San Miguel Church, Oñati is a Roman Catholic church devoted to Archangel Michael. It is Gothic by design and is located in Oñati, Basque Country, Spain.

==History==
The original temple dates from the 13th century and consisted of a single nave. In the 15th century two more naves were added, the central one being higher than the lateral ones, this work was promoted by the Lords of Oñate. In the 16th century the bishop of Oñati, Rodrigo Mercado de Zuazola, built the cloister, renovated the chapel of La Piedad to be used as his mausoleum and endowed it with a Renaissance altarpiece. In the 15th century the crypt was built to free the space of the Chapel of the Piedad, attributed to Diego de Siloé. In the 18th century, the main doorway, the main altarpiece and the choir arch, both Baroque were added. Before the end of that century the neoclassical tower was also added.

==Description==
It is a gothic temple with three naves, the central one higher than the lateral ones. The naves are separated by large cylindrical pillars, with the lateral ones supported by buttresses. The elimination of the dividing walls clears the volume of the building, which is configured as a hall-type church. In the first section of the central nave, supported by a wide carpanel arch, is the choir, with choir stalls and organ. The vaults that cover the elevation are of ribbed vaulting with whitewashed brickwork. Annexed to the nave of the south aisle is the cloister, built in flamboyant gothic style whose street annexed to the church has been integrated as the fourth nave of the same.

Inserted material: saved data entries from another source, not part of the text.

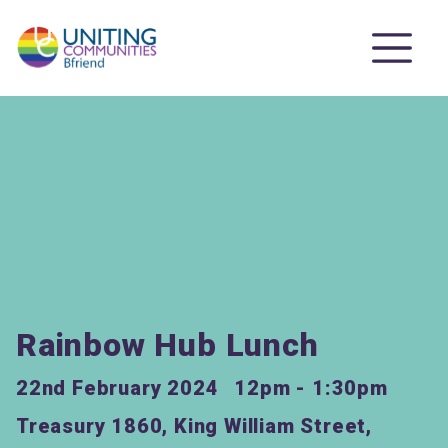
Rainbow Hub Lunch
22nd February 2024
12pm - 1:30pm
Treasury 1860, King William Street,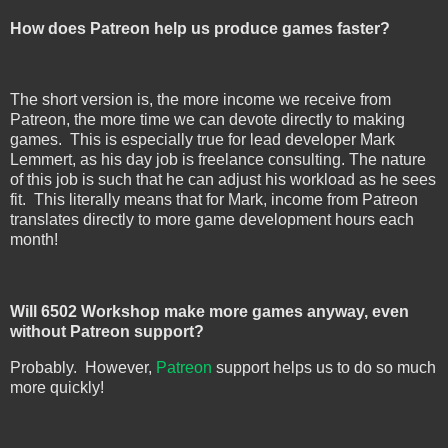
How does Patreon help us produce games faster?
The short version is, the more income we receive from
Patreon, the more time we can devote directly to making
games. This is especially true for lead developer Mark
Lemmert, as his day job is freelance consulting. The nature
of this job is such that he can adjust his workload as he sees
fit. This literally means that for Mark, income from Patreon
translates directly to more game development hours each
month!
Will 6502 Workshop make more games anyway, even
without Patreon support?
Probably. However,
Patreon
support helps us to do so much
more quickly!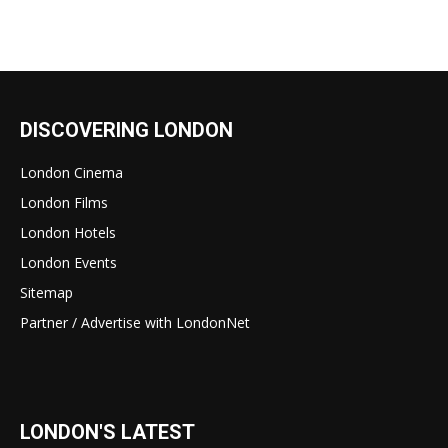
DISCOVERING LONDON
London Cinema
London Films
London Hotels
London Events
Sitemap
Partner / Advertise with LondonNet
LONDON'S LATEST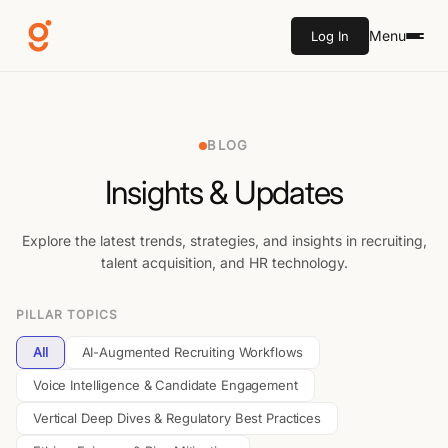
Menu
Log In
BLOG
Insights & Updates
Explore the latest trends, strategies, and insights in recruiting,
talent acquisition, and HR technology.
PILLAR TOPICS
All
AI-Augmented Recruiting Workflows
Voice Intelligence & Candidate Engagement
Vertical Deep Dives & Regulatory Best Practices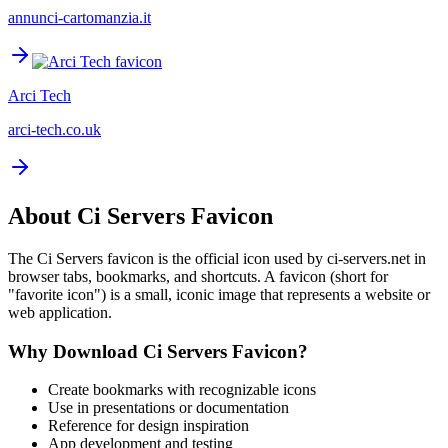
annunci-cartomanzia.it
Arci Tech
arci-tech.co.uk
About
Ci Servers
Favicon
The
Ci Servers
favicon is the official icon used by
ci-servers.net
in
browser tabs, bookmarks, and shortcuts. A favicon (short for
"favorite icon") is a small, iconic image that represents a website or
web application.
Why Download
Ci Servers
Favicon?
Create bookmarks with recognizable icons
Use in presentations or documentation
Reference for design inspiration
App development and testing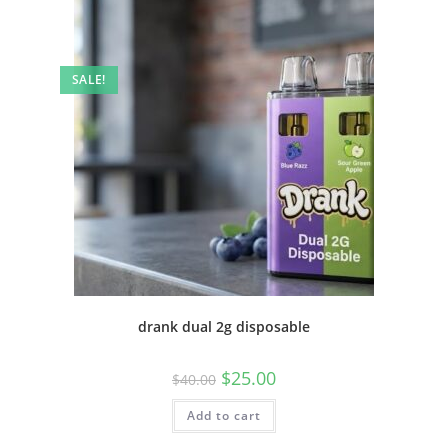
SALE!
drank dual 2g disposable
$
25.00
$
40.00
Add to cart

The altar is elevated and is accessed by a large staircase, below it is the crypt that was built, raising the main altar, to shelter the burials of the relatives of Pedro Vélez de Guevara, Lord of Oñate, when he sold the rights of the chapel that housed them to Rodrigo Mercado de Zuazola, who raised the Renaissance pulpit, built the Chapel of Mercy and built the cloister.

The tower is neoclassical and is made of light gray limestone contrasting with the work of the rest of the building, is the work of Martin Carrera. Of note is the sculptural finish in the corners of the entablature of the bell tower, where four large full-length sculptures of the Fathers of the Church of the West are placed.